Enseguida la concurrencia se desbordó en los interiores de la casa para visitar
El Sagrario.
A eso de las cuatro de la tarde, la marimba Ideal Club
de don Gabino Juárez, ofreció un concierto que se prolongó hasta las ocho de la
noche, en presencia de numerosos invitados, que fueron atendidos por mis padres
como anfitriones. Aunque no era una fiesta de danza, pero tampoco se prohibía
bailar, no olvido que cuando la marimba interpretó unos tangos argentinos de la
vieja guardia, entre ellos "A media luz", un buen amigo de la casa, don Pedro Pineda, no pudiendo resistir
sus impulsos de tanguista, se lanzó al baile con su linda hija Mariana,
cosechando la pareja, por su destreza y gran habilidad merecidos aplausos de la
concurrencia.
Finalmente, por estimarlo de mucho valor histórico
para la familia, deseo transcribir el texto de un cuadernillo que conservo en mi archivo, y que dice así:
"Recuerdo
de la Primera Misa celebrada en el Oratorio particular de la Familia Ojeda
Salazar-Valdés Corzo, Callejón de Corona Número 5, el domingo 23 de agosto de
1925, por el Señor Pbro. Don Vicente
Aguilar. Su Santidad el Papa Pío XI se dignó autorizar esta Capilla, en Breve
expedido en Roma el 28 de mayo de 1925, habiendo verificado la Bendición, el
muy Ilustre Señor Vicario General y Gobernador del Arzobispado, Canónigo Lic.
Don Rafael Alvarez".

» DATOS APORTADOS
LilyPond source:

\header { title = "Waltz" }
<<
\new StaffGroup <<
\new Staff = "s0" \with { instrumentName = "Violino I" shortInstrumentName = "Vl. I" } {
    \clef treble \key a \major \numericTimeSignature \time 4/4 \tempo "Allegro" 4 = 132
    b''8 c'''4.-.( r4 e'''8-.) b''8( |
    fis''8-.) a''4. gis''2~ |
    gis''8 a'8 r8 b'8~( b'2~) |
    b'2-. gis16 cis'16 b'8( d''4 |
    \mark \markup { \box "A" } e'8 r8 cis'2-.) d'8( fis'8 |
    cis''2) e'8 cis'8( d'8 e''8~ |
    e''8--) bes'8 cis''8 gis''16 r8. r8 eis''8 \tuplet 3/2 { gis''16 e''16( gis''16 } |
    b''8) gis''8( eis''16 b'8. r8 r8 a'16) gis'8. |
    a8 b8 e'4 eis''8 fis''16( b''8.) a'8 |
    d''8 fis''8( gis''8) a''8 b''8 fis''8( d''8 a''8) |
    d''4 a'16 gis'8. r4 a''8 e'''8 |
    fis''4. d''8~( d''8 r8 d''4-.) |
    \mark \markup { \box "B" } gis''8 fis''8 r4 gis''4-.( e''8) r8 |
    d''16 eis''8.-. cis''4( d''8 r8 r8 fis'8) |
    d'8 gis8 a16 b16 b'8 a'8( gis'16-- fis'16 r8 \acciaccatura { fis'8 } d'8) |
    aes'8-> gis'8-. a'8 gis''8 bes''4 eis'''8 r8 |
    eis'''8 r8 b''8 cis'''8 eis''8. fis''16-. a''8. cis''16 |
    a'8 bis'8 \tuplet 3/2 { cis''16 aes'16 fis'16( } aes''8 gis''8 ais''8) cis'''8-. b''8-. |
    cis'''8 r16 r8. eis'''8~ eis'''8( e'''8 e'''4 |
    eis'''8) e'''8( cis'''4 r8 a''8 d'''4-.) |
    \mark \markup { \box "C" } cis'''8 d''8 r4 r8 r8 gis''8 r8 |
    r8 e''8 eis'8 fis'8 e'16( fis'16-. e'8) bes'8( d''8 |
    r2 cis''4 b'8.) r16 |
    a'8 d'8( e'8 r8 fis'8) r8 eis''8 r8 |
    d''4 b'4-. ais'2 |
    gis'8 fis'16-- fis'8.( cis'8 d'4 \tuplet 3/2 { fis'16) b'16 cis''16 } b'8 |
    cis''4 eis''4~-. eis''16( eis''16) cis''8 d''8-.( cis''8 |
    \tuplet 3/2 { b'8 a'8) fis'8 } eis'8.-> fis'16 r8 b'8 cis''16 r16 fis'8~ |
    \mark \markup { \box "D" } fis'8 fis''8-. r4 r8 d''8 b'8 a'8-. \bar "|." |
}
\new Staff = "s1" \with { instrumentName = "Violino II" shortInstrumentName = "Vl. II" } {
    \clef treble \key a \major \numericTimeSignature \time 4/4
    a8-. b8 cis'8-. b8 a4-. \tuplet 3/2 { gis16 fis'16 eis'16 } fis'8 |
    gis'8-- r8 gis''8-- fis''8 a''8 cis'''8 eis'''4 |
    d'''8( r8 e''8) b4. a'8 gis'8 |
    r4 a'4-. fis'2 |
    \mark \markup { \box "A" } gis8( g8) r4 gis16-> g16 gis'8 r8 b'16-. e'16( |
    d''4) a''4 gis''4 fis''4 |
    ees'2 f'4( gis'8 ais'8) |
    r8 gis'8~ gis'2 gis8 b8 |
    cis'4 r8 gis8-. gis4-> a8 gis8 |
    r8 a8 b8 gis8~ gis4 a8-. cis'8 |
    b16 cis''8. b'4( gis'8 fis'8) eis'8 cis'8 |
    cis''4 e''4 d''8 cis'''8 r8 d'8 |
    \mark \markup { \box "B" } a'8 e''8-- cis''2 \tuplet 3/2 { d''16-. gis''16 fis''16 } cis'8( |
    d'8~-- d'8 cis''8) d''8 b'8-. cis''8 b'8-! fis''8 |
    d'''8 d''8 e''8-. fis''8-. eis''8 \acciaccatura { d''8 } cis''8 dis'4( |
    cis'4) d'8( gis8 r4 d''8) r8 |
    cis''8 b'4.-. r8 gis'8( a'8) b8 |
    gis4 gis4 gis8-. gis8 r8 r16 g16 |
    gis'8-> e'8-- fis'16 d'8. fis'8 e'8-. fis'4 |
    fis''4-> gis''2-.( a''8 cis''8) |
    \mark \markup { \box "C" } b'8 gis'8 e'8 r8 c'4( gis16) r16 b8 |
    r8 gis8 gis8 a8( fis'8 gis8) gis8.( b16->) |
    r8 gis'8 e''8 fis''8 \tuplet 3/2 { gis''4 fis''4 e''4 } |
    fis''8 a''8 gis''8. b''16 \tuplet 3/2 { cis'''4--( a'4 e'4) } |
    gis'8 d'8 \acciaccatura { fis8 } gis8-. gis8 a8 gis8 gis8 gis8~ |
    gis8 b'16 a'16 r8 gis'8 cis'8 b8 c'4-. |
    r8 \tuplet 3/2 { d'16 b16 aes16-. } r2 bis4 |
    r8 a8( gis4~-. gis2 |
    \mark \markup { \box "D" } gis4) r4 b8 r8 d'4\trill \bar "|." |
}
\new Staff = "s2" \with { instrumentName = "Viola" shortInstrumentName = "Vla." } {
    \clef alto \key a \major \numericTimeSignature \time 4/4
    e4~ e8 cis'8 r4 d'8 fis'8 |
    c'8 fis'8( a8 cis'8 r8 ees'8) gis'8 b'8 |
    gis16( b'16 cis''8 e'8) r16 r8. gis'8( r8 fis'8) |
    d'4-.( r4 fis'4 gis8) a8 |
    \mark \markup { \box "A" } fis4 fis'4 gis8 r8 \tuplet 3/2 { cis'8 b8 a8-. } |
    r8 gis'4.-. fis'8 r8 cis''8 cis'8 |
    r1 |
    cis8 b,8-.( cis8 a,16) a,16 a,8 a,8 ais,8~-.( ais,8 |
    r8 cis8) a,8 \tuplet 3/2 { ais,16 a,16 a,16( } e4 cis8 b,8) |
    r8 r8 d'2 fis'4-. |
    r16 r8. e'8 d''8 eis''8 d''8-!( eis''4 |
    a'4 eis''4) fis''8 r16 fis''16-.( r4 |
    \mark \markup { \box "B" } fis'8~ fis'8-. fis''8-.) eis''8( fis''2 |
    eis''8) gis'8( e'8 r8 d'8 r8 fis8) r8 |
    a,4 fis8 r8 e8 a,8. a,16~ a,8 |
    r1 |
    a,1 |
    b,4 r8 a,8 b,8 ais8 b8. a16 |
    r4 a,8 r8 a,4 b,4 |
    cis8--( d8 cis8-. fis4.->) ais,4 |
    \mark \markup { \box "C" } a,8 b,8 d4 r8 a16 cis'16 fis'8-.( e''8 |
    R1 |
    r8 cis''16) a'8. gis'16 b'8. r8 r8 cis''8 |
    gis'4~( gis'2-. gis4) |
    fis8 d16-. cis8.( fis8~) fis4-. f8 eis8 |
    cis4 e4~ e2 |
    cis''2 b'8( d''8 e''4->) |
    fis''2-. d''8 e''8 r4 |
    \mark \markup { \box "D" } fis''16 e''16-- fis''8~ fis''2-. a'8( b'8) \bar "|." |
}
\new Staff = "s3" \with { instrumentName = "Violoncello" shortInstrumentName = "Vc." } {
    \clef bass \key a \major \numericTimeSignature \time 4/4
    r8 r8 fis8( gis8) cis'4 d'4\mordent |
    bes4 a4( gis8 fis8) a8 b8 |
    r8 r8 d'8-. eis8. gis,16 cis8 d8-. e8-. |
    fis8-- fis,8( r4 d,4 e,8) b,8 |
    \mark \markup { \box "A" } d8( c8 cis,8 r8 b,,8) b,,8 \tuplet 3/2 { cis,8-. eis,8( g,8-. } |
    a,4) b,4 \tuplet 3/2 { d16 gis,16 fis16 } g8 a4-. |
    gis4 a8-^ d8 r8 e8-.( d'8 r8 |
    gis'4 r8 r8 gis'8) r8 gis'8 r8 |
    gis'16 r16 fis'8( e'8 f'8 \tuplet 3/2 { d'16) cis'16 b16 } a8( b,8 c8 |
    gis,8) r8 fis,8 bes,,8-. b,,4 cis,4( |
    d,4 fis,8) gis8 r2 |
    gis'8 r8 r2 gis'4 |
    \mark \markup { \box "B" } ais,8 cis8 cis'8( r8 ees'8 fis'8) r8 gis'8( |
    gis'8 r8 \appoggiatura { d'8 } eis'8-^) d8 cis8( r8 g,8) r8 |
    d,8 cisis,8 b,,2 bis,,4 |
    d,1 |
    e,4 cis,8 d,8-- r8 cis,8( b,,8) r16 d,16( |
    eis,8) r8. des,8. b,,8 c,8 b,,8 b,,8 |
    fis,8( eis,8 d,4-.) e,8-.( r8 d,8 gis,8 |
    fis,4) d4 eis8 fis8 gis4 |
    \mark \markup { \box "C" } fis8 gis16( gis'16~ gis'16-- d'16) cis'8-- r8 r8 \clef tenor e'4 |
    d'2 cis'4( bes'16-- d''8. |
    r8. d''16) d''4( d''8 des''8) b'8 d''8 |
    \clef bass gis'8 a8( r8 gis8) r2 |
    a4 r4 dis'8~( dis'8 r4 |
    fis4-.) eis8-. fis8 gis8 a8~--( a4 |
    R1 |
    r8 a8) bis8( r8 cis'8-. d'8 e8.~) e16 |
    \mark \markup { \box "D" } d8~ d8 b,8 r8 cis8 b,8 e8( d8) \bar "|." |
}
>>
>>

» TAREAS PROPUESTAS
(a) Responde según el fragmento:
(i) ¿Qué marimba dio el concierto que empezó a eso de las cuatro de la tarde?
(ii) ¿Con quién bailó don Pedro Pineda?
(iii) ¿En qué fecha se celebró la Primera Misa en el Oratorio?
(b) Vuelve a escribir todo lo que va desde "Finalmente, por estimarlo" hasta "Arzobispado, Canónigo Lic." en el fragmento, rebautizando "Callejón de Corona" como "Calle de la Corona".

» RESPUESTAS POR TAREA
(a)
(i) La marimba Ideal Club de don Gabino Juárez.
(ii) Con su hija Mariana.
(iii) El domingo 23 de agosto de 1925.

(b)
Finalmente, por estimarlo de mucho valor histórico
para la familia, deseo transcribir el texto de un cuadernillo que conservo en mi archivo, y que dice así:
"Recuerdo
de la Primera Misa celebrada en el Oratorio particular de la Familia Ojeda
Salazar-Valdés Corzo, Calle de la Corona Número 5, el domingo 23 de agosto de
1925, por el Señor Pbro. Don Vicente
Aguilar. Su Santidad el Papa Pío XI se dignó autorizar esta Capilla, en Breve
expedido en Roma el 28 de mayo de 1925, habiendo verificado la Bendición, el
muy Ilustre Señor Vicario General y Gobernador del Arzobispado, Canónigo Lic.